Grey People – Too Much Relevance

 

Here’s a recent video that I created for Grey People, for a track called ‘Too Much Relevance.’ It’s from a split 12″ with DJ Spider called ‘Service Elevator,’ which will be out soon on Public System Recordings. It will be the first release from the new label but it follows Grey People’s releases with Proper Trax and Cult Trip, as well as DJ Spider’s prolific body of work. Public System will have an interesting setup as its operators are each based in Paris and Melbourne.

 

For me this video saw continued experimentation with digital artifacting while negotiating the compression and video quality available on YouTube. Increasingly I find myself relying on processes that make elements ‘vector-esque’ (i.e. resembling solid, single color shapes), as clips treated like this tend to hold up well at 480, a resolution that many connections routinely default to on YouTube.

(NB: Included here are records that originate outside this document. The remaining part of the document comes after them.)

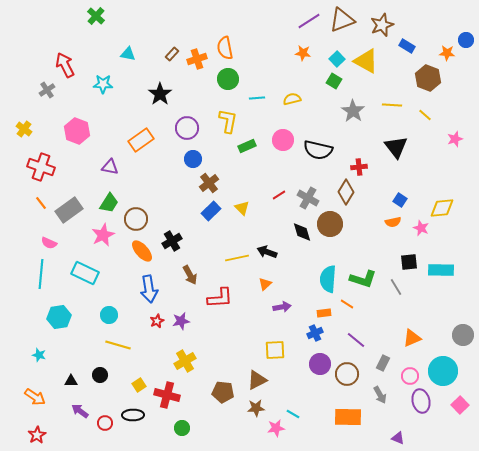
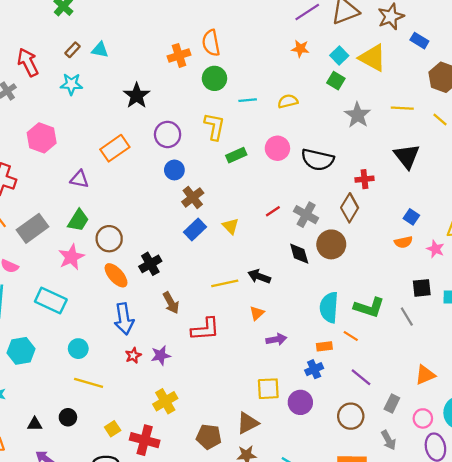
brown rectangle: (172, 54) -> (73, 50), moved
purple circle: (320, 364) -> (300, 402), moved

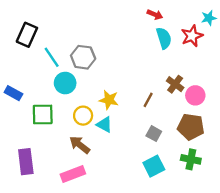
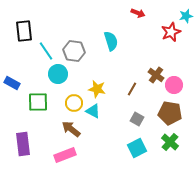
black rectangle: (27, 35) -> (24, 31), turned -30
cyan semicircle: (164, 38) -> (111, 41), moved
green cross: (191, 159) -> (170, 142), turned 30

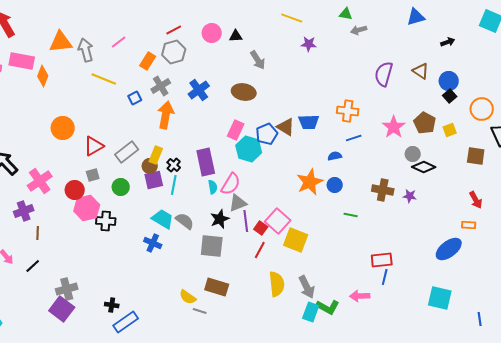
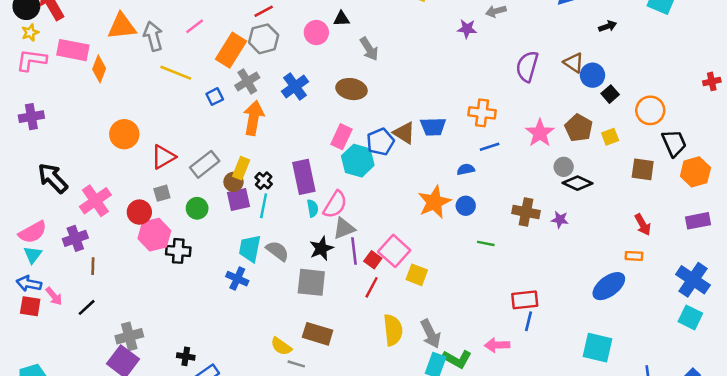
pink circle: (212, 33) -> (316, 33), moved
purple star: (309, 44) -> (467, 29), moved
orange rectangle: (148, 61) -> (231, 50), size x1.5
blue circle: (449, 81) -> (593, 75), moved
cyan trapezoid: (163, 219) -> (250, 248), turned -110
yellow square: (296, 240) -> (417, 275), size x0.7

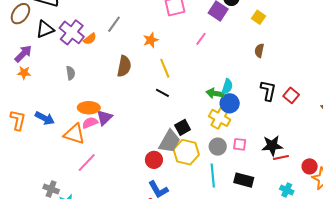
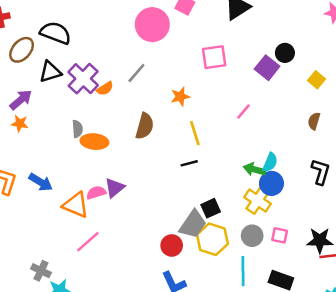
pink line: (201, 39) -> (244, 111), moved
black line: (162, 93) -> (189, 163), turned -48
orange ellipse: (89, 108) -> (94, 142), moved

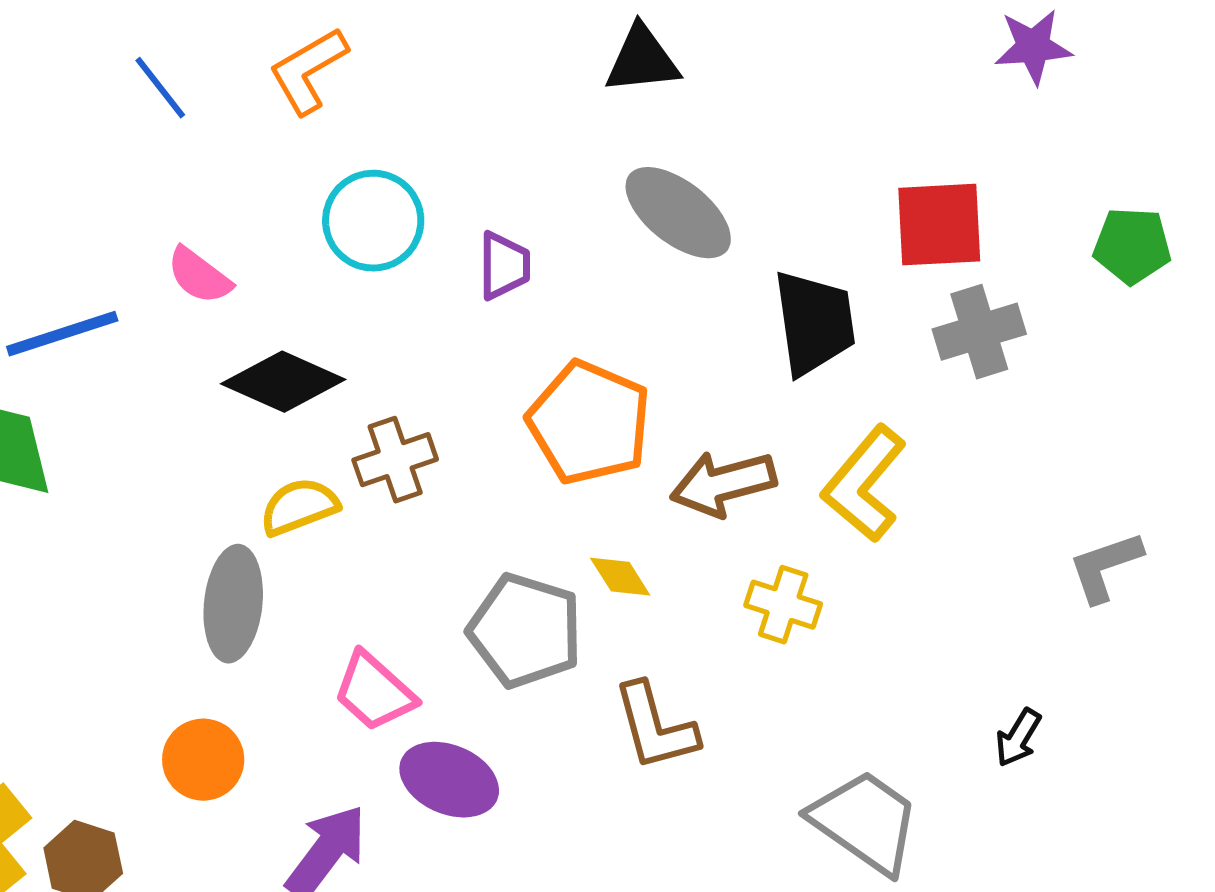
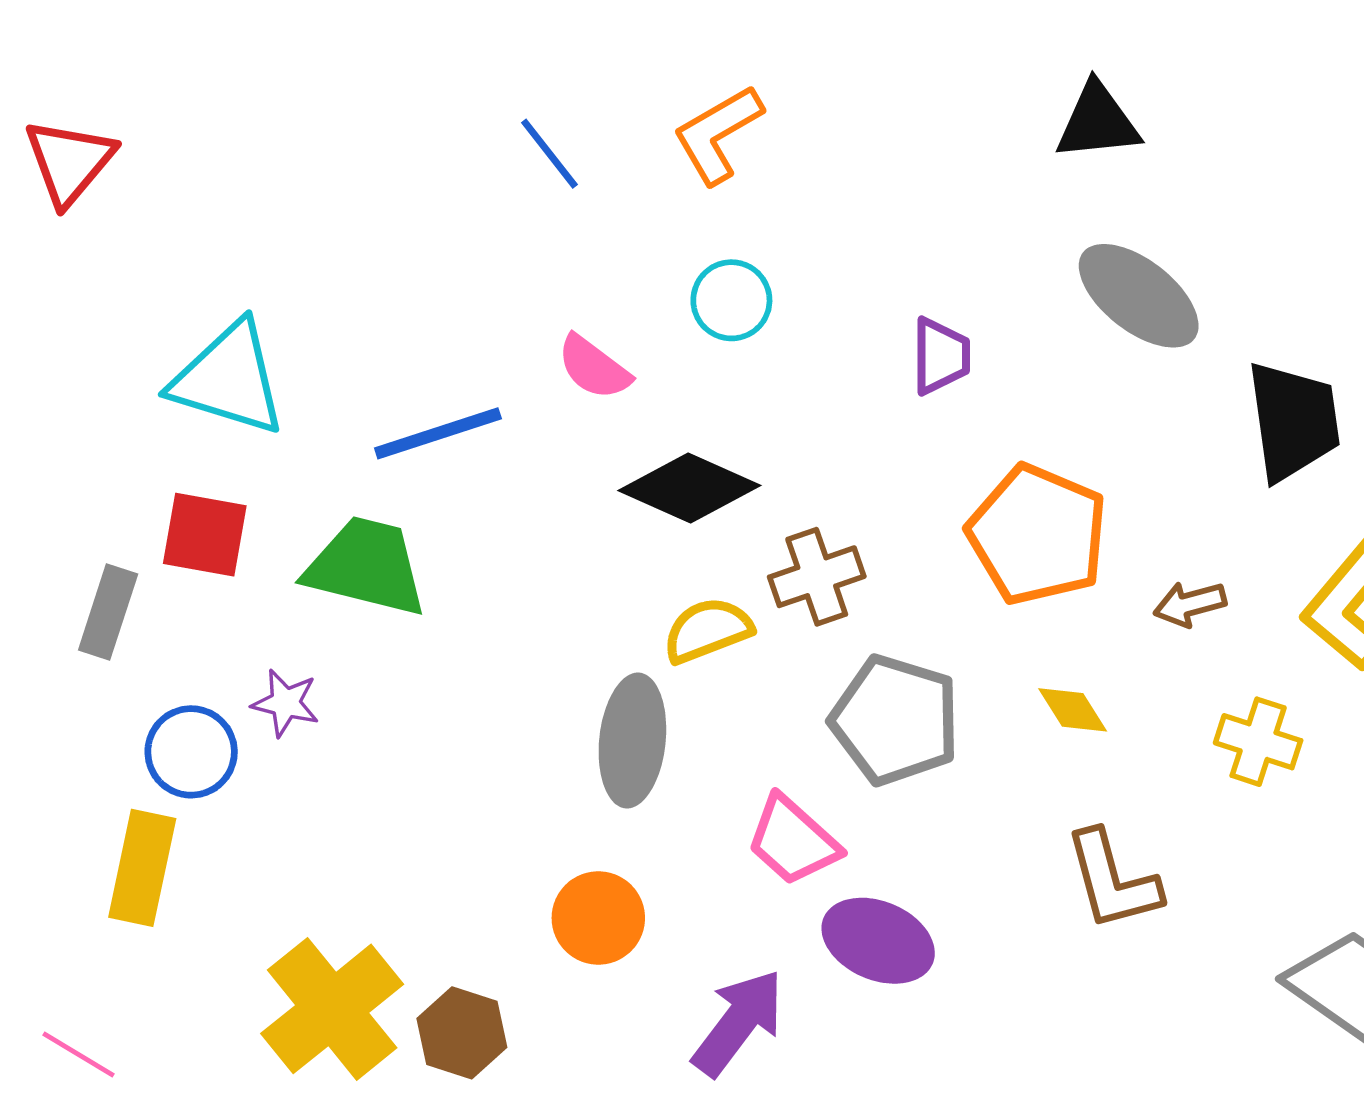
cyan circle: (373, 221) -> (731, 300), moved, size x0.7
brown arrow: (723, 484) -> (1190, 604), size x0.6
gray pentagon: (525, 631) -> (895, 720), moved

That said, this video still contains some very intense images, resulting from Hard Mix blend effects – as in the embed still above – however, the core visual motif, the rectangle isolated and cropped from one of these Hard Mix sequences, holds up quite well because of its use of solid squares. In particular, when the rectangle’s morphing ‘pixels’ and lines are white, I can perceive no detail loss between the Final Cut source file and the YouTube H264 played at 480.

 

Extreme use of the Final Cut ‘Prism’ effect – the fairly maligned tool that, in its default parameters, resembles the old “3D glasses” lines, which many directors take to resemble the colour bleeding of VHS (it doesn’t) – resulted in some very satisfying aliasing reduction while retaining the colour and movement of the sequence it was blended with (see below still). By smearing blend layers into giant, smooth RGB light sources with Prism, the basic contours and movements of the primary/original layer were retained while removing the information that caused serious quality loss on the first couple of YouTube passes for this sequence.

 

In the end there is no real solution, however, as far as web-proofing digital video that has been achieved through repeat blend and effects plugin manipulation (as opposed to offline rendering or shooting), apart from actually uploading it, because the use of those tools was never designed to be so generative. And while you may retain a “WYSIWYG” output from suite to Master export, the project processes do not have standards in the way that a camera or modelling software would, and indeed they are essentially defined by the loss and incorrect reading of detail in their first instance.